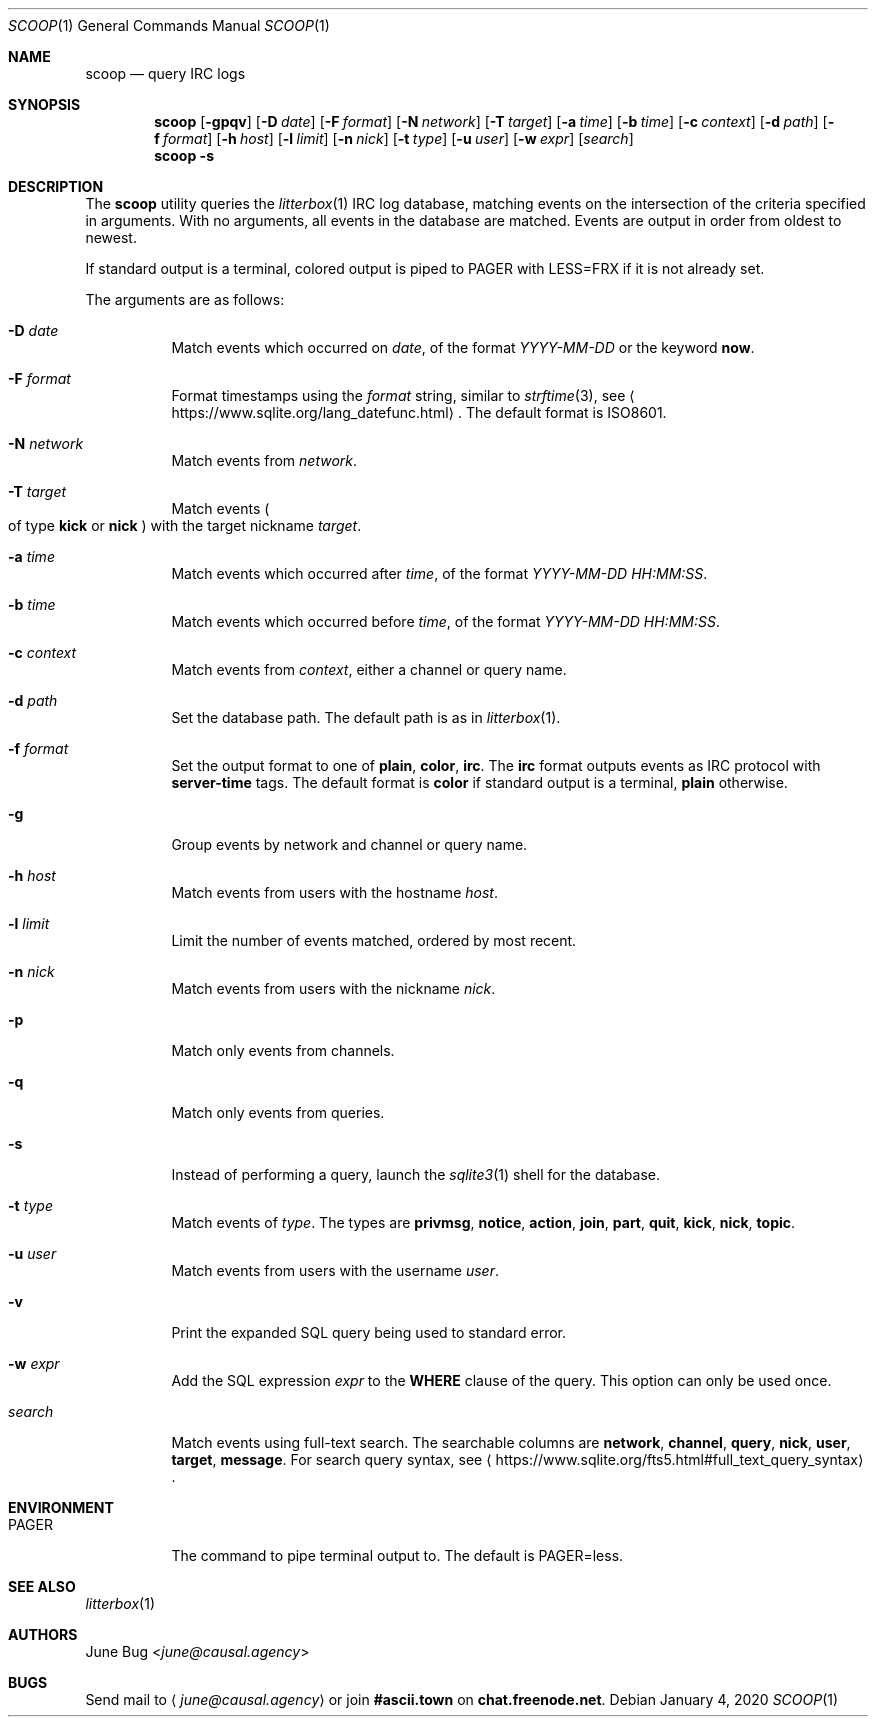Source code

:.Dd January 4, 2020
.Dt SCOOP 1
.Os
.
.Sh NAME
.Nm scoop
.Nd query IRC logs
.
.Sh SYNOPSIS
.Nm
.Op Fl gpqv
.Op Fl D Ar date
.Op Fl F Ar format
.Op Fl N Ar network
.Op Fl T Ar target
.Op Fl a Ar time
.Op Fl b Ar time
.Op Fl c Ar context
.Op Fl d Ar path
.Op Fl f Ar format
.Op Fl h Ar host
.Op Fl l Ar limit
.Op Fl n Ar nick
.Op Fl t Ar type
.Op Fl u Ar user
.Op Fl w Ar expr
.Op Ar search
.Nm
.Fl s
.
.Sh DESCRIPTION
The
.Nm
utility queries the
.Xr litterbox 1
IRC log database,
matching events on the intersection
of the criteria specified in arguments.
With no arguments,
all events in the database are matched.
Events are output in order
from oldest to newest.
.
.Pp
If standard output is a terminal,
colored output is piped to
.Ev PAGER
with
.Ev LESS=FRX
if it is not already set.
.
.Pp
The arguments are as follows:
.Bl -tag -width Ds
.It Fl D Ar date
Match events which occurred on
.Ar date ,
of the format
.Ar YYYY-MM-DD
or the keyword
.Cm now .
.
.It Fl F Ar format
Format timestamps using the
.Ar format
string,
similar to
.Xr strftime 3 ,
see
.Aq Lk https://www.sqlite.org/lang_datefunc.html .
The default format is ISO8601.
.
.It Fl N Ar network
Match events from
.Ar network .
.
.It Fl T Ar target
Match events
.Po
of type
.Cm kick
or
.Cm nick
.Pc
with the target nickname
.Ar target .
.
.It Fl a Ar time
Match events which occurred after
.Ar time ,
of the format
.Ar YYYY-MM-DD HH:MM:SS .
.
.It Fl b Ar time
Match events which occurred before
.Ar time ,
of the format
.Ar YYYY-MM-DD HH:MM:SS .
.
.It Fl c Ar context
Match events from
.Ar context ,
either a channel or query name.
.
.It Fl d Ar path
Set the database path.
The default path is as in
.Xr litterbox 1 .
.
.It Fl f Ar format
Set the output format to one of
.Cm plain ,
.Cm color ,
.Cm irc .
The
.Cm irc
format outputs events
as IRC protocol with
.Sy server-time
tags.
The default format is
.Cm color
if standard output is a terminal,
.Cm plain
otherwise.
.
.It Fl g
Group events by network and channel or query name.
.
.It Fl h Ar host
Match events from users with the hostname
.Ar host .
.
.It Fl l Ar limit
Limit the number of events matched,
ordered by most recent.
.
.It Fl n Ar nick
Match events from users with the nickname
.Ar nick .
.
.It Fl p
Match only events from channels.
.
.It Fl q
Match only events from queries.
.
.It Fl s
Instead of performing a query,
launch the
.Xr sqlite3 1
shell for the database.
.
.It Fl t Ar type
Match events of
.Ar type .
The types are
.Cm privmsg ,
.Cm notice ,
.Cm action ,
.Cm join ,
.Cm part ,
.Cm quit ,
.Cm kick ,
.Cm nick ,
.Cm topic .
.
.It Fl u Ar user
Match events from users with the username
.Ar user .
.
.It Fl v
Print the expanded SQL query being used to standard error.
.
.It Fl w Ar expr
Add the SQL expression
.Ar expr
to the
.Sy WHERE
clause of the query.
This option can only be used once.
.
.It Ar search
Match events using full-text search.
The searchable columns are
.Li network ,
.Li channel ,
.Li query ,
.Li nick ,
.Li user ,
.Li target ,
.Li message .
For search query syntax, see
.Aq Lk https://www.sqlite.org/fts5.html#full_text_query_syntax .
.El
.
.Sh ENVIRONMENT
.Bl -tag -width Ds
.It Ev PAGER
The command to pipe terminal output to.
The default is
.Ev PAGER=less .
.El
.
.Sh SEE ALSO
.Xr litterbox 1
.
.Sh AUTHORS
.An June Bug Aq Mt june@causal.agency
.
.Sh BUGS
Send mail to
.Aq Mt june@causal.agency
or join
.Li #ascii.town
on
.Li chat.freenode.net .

..............................

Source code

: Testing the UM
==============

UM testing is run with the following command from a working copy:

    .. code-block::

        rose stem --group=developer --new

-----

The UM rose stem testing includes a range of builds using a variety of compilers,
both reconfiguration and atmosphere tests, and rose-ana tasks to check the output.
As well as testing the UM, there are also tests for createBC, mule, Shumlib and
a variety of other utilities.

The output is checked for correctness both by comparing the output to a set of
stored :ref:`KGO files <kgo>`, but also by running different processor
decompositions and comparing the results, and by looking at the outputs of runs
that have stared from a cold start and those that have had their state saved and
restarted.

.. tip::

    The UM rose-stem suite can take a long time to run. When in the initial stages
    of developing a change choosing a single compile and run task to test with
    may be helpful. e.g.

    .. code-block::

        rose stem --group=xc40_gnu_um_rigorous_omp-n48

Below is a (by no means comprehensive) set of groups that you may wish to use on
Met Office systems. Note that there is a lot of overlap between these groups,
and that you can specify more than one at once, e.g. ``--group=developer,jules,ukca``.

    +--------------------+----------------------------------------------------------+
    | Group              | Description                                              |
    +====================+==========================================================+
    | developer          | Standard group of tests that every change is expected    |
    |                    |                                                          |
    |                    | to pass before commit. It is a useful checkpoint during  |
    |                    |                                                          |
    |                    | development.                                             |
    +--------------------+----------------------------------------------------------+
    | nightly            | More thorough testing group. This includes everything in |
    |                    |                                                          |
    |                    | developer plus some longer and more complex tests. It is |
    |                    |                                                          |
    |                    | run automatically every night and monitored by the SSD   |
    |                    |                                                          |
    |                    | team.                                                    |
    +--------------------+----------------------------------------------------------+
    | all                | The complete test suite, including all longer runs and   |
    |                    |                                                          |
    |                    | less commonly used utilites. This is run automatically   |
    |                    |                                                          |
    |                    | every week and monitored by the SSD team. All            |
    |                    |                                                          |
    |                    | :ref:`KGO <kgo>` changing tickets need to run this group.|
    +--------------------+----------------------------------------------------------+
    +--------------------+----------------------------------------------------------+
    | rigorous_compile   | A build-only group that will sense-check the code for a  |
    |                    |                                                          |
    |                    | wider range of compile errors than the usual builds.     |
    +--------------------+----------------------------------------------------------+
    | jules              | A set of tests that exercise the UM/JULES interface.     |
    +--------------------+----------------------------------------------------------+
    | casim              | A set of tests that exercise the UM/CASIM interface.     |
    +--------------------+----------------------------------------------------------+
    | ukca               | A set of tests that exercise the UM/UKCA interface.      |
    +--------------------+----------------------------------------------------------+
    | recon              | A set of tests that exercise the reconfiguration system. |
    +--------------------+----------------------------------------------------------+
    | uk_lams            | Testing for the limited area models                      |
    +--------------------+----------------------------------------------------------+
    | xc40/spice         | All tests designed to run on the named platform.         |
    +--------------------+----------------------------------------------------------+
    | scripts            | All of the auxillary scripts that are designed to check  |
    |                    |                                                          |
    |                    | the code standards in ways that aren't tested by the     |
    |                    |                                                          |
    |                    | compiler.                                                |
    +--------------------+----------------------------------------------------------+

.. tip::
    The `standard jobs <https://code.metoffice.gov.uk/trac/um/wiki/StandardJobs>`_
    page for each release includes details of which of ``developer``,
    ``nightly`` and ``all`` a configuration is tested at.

..............................

Exercise prompt ▸
What is the number of lines in the data that include "from"? Respond with that number and no other text.

Task result ▸
10